Your instructions — Please reproduce verbatim the lines below, from the first through the one with "magnification brightfield microscopy".

Saved entries —

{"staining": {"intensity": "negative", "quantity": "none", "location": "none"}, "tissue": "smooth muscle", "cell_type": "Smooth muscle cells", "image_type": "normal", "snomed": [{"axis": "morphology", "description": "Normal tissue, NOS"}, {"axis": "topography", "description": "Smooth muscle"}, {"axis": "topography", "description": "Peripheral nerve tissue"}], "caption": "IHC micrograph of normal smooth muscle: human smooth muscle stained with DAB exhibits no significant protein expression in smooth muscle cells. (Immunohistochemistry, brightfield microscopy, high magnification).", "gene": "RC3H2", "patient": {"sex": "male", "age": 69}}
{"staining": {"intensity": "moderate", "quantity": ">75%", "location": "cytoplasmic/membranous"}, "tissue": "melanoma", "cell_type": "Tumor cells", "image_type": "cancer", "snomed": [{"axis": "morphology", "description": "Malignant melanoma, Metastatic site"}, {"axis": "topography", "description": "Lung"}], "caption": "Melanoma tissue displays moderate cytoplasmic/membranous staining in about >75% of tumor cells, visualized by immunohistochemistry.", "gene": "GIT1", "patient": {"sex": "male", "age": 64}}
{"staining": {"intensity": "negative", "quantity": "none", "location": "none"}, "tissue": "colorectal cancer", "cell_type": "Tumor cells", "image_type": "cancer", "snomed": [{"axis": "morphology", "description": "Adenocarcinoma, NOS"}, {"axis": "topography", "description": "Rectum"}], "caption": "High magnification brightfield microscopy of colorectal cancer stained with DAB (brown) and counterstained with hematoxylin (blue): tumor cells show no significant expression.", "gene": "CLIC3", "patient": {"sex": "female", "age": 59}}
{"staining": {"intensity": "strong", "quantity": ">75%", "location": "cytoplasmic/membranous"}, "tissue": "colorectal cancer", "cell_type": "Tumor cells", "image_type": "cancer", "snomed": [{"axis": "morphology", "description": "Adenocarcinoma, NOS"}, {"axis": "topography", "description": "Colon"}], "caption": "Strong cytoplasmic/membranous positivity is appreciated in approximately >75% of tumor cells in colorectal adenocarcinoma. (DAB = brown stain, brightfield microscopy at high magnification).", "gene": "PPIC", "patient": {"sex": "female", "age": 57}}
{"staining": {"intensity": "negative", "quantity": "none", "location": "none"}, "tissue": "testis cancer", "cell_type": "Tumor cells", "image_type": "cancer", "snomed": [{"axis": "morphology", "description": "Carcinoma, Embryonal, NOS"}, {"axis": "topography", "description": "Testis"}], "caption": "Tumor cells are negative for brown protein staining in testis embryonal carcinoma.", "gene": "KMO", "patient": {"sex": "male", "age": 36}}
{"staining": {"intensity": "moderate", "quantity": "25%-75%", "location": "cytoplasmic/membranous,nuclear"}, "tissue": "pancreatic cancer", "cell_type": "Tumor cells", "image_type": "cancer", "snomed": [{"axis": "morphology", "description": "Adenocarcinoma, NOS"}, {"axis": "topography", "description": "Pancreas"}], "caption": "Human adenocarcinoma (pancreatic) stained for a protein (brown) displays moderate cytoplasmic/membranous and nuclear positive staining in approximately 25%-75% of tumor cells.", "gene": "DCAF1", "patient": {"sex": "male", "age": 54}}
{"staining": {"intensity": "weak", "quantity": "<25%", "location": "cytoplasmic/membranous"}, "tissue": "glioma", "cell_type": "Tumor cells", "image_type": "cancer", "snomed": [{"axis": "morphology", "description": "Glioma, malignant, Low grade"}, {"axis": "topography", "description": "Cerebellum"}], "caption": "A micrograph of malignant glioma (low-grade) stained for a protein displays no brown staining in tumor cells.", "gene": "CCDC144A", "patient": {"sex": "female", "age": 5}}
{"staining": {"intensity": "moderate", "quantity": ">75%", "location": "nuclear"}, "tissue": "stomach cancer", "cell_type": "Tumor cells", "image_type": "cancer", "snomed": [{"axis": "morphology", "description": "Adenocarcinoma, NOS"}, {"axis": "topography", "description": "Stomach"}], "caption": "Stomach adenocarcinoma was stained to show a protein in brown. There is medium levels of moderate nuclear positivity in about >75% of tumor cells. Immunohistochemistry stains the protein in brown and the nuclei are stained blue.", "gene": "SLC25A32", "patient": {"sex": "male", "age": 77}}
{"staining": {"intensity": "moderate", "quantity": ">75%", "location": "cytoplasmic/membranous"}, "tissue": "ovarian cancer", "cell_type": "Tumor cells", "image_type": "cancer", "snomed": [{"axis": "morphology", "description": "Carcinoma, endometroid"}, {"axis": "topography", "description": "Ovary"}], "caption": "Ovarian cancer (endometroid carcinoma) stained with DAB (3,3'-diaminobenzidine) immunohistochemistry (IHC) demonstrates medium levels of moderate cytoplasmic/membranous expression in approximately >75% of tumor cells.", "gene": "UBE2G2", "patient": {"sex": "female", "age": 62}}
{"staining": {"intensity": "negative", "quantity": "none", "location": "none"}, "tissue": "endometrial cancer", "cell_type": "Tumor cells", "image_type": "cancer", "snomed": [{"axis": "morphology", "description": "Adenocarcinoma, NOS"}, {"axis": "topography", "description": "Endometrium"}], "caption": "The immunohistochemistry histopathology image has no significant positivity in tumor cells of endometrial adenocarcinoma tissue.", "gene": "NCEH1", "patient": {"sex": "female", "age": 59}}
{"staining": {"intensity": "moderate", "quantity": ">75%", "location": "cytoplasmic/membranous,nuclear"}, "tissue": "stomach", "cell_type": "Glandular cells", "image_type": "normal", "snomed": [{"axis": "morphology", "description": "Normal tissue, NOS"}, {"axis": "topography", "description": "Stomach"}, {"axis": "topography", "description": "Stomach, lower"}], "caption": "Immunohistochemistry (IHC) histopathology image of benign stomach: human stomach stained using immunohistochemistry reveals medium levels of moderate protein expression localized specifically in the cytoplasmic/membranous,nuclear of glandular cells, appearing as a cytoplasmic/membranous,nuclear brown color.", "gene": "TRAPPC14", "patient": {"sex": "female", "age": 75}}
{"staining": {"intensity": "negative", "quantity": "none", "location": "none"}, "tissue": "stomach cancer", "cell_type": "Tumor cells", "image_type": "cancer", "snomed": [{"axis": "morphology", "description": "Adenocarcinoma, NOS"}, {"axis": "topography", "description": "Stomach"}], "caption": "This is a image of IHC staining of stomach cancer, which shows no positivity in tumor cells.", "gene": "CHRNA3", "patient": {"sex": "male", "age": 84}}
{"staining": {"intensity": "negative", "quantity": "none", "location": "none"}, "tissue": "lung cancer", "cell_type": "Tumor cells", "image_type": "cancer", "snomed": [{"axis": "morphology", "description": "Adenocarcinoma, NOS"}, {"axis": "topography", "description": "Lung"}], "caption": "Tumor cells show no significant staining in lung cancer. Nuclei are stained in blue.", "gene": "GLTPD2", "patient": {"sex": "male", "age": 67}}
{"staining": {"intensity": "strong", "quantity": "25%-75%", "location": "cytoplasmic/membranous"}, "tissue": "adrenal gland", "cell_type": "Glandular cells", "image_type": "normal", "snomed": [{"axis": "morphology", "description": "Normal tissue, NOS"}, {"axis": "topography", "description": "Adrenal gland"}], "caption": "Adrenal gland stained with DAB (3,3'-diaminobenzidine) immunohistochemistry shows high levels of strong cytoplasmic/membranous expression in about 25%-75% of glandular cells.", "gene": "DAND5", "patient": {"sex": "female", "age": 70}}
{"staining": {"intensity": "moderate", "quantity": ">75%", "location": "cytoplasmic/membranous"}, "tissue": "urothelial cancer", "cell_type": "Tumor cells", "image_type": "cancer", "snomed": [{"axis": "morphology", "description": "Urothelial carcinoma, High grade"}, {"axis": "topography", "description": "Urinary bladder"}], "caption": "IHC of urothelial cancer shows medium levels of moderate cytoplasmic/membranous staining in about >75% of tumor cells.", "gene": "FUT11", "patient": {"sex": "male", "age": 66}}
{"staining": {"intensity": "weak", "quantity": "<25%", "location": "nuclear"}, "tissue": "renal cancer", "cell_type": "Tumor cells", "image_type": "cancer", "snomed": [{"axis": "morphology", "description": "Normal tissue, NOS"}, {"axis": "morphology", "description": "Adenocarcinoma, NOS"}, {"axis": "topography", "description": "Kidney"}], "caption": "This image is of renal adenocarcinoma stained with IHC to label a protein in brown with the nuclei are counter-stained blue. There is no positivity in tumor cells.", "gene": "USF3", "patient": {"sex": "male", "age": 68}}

Finished task —
{"staining": {"intensity": "negative", "quantity": "none", "location": "none"}, "tissue": "smooth muscle", "cell_type": "Smooth muscle cells", "image_type": "normal", "snomed": [{"axis": "morphology", "description": "Normal tissue, NOS"}, {"axis": "topography", "description": "Smooth muscle"}, {"axis": "topography", "description": "Peripheral nerve tissue"}], "caption": "IHC micrograph of normal smooth muscle: human smooth muscle stained with DAB exhibits no significant protein expression in smooth muscle cells. (Immunohistochemistry, brightfield microscopy, high magnification).", "gene": "RC3H2", "patient": {"sex": "male", "age": 69}}
{"staining": {"intensity": "moderate", "quantity": ">75%", "location": "cytoplasmic/membranous"}, "tissue": "melanoma", "cell_type": "Tumor cells", "image_type": "cancer", "snomed": [{"axis": "morphology", "description": "Malignant melanoma, Metastatic site"}, {"axis": "topography", "description": "Lung"}], "caption": "Melanoma tissue displays moderate cytoplasmic/membranous staining in about >75% of tumor cells, visualized by immunohistochemistry.", "gene": "GIT1", "patient": {"sex": "male", "age": 64}}
{"staining": {"intensity": "negative", "quantity": "none", "location": "none"}, "tissue": "colorectal cancer", "cell_type": "Tumor cells", "image_type": "cancer", "snomed": [{"axis": "morphology", "description": "Adenocarcinoma, NOS"}, {"axis": "topography", "description": "Rectum"}], "caption": "High magnification brightfield microscopy of colorectal cancer stained with DAB (brown) and counterstained with hematoxylin (blue): tumor cells show no significant expression.", "gene": "CLIC3", "patient": {"sex": "female", "age": 59}}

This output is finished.